● Work instruction: Run through the data and copy out every line that mentions the word "copia".

● Source texts of formatted documents:
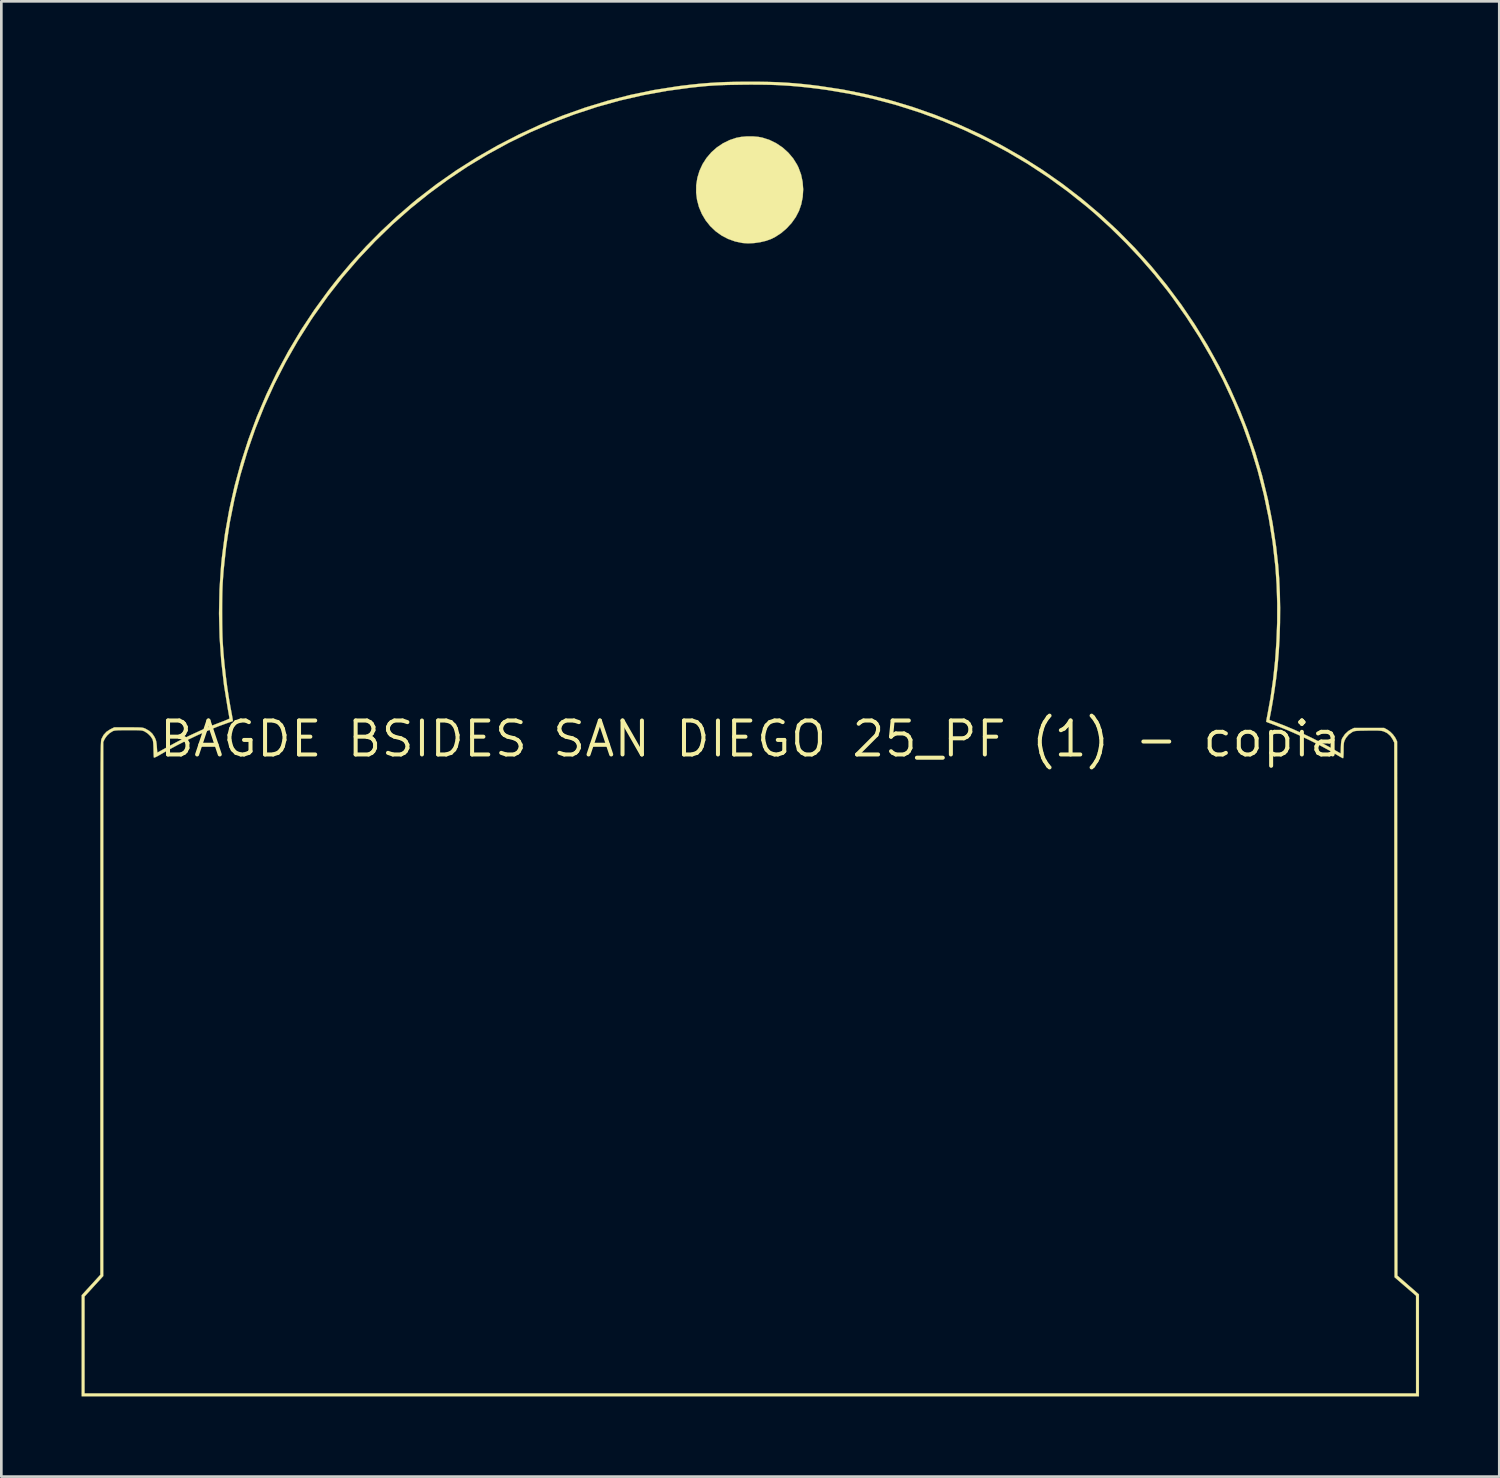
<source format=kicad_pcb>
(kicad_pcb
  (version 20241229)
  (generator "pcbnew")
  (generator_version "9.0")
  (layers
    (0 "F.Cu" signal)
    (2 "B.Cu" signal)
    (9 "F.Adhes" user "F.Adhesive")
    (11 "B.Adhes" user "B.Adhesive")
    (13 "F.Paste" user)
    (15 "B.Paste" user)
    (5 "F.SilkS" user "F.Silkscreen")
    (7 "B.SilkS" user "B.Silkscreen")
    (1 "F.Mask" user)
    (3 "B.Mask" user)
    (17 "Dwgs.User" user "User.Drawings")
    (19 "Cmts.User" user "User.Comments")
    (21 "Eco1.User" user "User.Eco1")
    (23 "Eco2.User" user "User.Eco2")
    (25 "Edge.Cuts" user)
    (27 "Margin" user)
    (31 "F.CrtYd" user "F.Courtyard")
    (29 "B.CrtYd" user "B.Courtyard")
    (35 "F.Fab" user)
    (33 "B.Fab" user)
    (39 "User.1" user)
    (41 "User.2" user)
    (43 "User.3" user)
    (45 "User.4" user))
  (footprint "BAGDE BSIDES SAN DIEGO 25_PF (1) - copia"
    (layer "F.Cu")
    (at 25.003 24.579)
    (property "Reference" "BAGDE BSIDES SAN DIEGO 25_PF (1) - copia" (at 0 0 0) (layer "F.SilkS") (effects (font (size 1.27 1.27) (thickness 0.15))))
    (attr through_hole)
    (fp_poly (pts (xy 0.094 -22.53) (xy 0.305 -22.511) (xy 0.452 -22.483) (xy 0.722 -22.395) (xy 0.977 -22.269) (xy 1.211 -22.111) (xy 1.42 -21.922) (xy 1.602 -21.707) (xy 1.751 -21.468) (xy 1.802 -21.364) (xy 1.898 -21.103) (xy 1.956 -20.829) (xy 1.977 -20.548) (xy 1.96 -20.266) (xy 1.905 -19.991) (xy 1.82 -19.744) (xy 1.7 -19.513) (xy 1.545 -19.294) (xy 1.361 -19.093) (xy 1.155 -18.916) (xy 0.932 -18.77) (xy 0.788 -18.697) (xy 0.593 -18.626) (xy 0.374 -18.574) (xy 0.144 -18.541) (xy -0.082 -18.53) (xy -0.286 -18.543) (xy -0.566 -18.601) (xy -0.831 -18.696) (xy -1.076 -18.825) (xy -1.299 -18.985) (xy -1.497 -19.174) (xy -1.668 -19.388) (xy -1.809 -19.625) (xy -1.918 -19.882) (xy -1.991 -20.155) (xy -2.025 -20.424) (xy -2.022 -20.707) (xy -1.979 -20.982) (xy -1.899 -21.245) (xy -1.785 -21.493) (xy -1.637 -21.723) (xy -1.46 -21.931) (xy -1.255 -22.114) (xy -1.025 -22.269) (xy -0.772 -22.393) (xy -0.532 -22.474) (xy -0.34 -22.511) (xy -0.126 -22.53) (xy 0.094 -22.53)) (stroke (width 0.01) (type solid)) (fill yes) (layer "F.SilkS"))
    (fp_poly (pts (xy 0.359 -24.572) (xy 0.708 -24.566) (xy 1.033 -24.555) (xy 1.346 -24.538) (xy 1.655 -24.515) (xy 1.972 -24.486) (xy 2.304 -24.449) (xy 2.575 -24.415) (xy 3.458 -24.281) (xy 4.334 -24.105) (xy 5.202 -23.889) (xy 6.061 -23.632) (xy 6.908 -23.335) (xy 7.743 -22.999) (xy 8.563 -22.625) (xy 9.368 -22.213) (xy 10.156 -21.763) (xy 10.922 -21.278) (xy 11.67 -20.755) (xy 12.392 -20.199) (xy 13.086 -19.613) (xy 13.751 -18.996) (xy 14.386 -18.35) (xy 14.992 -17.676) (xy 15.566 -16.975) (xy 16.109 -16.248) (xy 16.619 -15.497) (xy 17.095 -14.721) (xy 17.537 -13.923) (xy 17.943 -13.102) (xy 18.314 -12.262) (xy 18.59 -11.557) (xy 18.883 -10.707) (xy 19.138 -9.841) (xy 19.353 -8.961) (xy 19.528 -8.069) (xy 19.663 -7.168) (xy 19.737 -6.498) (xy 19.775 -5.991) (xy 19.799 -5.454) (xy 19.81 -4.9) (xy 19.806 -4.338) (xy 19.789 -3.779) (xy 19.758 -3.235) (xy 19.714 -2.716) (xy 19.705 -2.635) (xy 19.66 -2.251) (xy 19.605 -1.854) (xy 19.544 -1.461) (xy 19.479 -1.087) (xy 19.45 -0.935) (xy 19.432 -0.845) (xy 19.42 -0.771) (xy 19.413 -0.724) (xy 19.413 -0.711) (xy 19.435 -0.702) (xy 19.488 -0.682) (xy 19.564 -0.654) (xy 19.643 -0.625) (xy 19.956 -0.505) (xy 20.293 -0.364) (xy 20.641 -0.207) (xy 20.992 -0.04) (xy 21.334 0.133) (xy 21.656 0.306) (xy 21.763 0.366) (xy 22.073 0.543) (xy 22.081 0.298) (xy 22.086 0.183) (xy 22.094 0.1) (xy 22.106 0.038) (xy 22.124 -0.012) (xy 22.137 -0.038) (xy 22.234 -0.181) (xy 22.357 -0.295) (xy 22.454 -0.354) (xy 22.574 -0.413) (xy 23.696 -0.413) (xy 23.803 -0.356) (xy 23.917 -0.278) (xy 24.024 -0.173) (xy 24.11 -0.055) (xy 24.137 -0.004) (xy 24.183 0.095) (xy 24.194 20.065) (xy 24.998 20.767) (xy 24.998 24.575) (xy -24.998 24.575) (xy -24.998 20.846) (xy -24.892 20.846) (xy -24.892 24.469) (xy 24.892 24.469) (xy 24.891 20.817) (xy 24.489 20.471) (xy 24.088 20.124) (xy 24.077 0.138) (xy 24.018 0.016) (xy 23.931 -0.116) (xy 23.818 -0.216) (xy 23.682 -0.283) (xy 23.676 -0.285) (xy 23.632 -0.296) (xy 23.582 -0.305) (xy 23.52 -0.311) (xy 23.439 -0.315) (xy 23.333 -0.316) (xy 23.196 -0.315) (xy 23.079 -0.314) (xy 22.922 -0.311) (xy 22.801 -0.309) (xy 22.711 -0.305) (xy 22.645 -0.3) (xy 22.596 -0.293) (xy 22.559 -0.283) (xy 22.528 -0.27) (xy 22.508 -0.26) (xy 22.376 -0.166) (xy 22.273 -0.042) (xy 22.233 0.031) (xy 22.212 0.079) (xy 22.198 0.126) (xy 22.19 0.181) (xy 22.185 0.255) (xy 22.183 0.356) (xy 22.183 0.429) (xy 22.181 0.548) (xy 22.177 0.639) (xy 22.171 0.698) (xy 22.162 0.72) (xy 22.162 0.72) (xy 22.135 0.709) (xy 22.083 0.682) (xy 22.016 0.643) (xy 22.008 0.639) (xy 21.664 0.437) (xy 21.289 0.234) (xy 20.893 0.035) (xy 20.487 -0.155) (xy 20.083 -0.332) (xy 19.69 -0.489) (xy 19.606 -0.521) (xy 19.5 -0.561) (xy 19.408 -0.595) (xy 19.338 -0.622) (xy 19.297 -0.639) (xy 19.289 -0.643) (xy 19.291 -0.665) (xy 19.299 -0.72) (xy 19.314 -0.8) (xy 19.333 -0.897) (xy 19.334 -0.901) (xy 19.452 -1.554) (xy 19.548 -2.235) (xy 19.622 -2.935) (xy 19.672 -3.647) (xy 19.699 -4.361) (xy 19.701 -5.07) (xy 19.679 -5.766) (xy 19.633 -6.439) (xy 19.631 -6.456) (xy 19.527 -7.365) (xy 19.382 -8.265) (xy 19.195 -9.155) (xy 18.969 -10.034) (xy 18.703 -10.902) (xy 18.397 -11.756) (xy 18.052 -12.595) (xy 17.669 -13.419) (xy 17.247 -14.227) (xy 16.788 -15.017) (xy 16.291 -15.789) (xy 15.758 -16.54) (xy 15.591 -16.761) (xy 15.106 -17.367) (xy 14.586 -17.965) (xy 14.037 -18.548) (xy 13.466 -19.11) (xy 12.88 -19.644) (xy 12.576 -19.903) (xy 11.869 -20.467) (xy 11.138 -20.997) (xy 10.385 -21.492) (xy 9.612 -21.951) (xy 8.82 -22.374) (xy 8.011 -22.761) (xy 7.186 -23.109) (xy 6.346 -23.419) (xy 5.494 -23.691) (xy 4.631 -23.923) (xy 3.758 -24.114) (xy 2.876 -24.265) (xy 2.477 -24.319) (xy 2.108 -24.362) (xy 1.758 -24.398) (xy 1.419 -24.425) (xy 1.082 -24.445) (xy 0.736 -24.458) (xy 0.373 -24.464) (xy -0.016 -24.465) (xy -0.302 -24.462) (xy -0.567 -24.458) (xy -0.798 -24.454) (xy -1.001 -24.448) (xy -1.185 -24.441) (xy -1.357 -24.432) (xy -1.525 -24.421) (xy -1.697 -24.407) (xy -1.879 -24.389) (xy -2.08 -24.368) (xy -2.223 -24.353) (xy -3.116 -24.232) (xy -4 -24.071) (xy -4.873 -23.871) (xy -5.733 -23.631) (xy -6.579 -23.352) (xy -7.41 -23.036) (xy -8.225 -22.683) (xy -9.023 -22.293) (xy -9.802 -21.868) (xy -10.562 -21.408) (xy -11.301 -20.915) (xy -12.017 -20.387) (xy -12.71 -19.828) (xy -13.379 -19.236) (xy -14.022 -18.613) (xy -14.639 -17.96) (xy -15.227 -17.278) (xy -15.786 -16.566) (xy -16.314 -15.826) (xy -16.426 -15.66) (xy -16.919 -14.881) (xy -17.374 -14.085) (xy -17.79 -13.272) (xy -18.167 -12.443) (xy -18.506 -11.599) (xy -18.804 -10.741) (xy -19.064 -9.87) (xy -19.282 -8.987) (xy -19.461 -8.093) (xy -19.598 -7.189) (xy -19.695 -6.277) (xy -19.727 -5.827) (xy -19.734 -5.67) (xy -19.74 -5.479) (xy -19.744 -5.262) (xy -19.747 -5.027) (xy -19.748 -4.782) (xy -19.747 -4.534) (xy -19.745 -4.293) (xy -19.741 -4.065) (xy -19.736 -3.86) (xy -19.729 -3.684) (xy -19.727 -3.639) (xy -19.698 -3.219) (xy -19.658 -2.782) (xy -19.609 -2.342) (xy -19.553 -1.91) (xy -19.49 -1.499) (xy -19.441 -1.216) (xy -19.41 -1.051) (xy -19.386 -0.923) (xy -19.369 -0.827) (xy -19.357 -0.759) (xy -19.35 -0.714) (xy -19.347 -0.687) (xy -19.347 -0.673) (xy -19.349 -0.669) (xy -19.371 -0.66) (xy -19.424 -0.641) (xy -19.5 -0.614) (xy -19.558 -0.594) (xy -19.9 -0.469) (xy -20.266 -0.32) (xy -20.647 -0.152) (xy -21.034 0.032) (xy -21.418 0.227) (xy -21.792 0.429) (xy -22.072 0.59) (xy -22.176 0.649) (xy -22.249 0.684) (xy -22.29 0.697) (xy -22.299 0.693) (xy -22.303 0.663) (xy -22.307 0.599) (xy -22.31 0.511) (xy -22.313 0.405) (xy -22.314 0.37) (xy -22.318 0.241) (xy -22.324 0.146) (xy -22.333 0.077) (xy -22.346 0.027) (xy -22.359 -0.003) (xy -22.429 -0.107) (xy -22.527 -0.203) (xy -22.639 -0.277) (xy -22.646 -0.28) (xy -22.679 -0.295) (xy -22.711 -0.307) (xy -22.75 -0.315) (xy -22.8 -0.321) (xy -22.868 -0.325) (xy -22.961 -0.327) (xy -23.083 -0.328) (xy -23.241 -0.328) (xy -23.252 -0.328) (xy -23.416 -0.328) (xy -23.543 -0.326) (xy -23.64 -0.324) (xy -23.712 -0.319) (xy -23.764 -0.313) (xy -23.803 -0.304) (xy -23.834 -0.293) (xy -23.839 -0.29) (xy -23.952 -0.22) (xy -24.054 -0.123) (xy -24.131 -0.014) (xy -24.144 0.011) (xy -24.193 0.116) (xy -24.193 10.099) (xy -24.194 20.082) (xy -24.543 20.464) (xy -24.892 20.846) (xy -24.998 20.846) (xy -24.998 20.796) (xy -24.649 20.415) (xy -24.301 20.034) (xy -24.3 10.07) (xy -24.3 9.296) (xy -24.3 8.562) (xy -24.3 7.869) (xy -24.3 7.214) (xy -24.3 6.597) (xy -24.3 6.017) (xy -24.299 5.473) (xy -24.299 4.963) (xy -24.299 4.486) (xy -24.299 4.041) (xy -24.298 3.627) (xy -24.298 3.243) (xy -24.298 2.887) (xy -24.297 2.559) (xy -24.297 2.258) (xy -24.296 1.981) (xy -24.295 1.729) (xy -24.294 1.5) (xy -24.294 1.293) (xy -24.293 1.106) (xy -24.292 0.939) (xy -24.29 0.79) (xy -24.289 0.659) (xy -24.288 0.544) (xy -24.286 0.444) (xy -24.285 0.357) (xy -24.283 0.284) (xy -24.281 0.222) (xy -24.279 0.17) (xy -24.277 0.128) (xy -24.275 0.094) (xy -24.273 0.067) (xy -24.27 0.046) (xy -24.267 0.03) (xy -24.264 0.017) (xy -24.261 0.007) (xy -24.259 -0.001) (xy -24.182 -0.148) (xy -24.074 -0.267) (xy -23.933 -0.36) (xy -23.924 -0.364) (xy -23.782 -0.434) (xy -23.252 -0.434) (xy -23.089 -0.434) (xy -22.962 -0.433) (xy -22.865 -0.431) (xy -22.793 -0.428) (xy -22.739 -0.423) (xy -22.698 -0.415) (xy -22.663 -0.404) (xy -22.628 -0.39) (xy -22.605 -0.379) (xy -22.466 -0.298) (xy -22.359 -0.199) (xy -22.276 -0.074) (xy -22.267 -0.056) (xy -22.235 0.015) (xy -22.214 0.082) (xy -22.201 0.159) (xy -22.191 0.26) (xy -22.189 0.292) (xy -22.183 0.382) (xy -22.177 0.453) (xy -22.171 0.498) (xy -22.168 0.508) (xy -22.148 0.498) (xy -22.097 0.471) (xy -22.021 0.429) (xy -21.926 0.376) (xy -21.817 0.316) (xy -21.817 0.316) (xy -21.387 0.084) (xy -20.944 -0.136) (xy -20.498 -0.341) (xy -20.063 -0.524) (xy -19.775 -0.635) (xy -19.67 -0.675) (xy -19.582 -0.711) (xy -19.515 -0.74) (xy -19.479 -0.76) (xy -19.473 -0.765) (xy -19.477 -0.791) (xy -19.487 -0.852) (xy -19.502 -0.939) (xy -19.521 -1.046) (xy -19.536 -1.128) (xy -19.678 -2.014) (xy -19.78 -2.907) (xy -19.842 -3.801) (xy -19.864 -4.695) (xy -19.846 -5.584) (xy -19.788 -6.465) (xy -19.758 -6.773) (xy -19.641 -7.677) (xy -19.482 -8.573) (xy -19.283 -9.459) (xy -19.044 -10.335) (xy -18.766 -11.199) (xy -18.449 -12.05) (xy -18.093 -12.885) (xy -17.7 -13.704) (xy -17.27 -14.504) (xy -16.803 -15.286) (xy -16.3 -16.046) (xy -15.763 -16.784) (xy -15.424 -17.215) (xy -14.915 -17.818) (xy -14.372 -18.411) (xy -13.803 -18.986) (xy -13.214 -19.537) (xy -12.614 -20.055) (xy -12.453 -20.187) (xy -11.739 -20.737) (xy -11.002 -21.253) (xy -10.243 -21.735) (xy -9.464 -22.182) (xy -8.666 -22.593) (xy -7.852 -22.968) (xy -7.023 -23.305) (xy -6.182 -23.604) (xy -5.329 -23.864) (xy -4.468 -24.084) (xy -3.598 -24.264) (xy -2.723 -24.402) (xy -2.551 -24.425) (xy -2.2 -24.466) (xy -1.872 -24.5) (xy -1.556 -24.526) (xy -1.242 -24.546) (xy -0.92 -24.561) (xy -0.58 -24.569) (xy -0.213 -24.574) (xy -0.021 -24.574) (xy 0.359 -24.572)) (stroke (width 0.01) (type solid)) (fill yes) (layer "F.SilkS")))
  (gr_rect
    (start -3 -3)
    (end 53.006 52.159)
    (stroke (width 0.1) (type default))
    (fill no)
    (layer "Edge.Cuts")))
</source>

● Answer below:
  (footprint "BAGDE BSIDES SAN DIEGO 25_PF (1) - copia"
    (property "Reference" "BAGDE BSIDES SAN DIEGO 25_PF (1) - copia" (at 0 0 0) (layer "F.SilkS") (effects (font (size 1.27 1.27) (thickness 0.15))))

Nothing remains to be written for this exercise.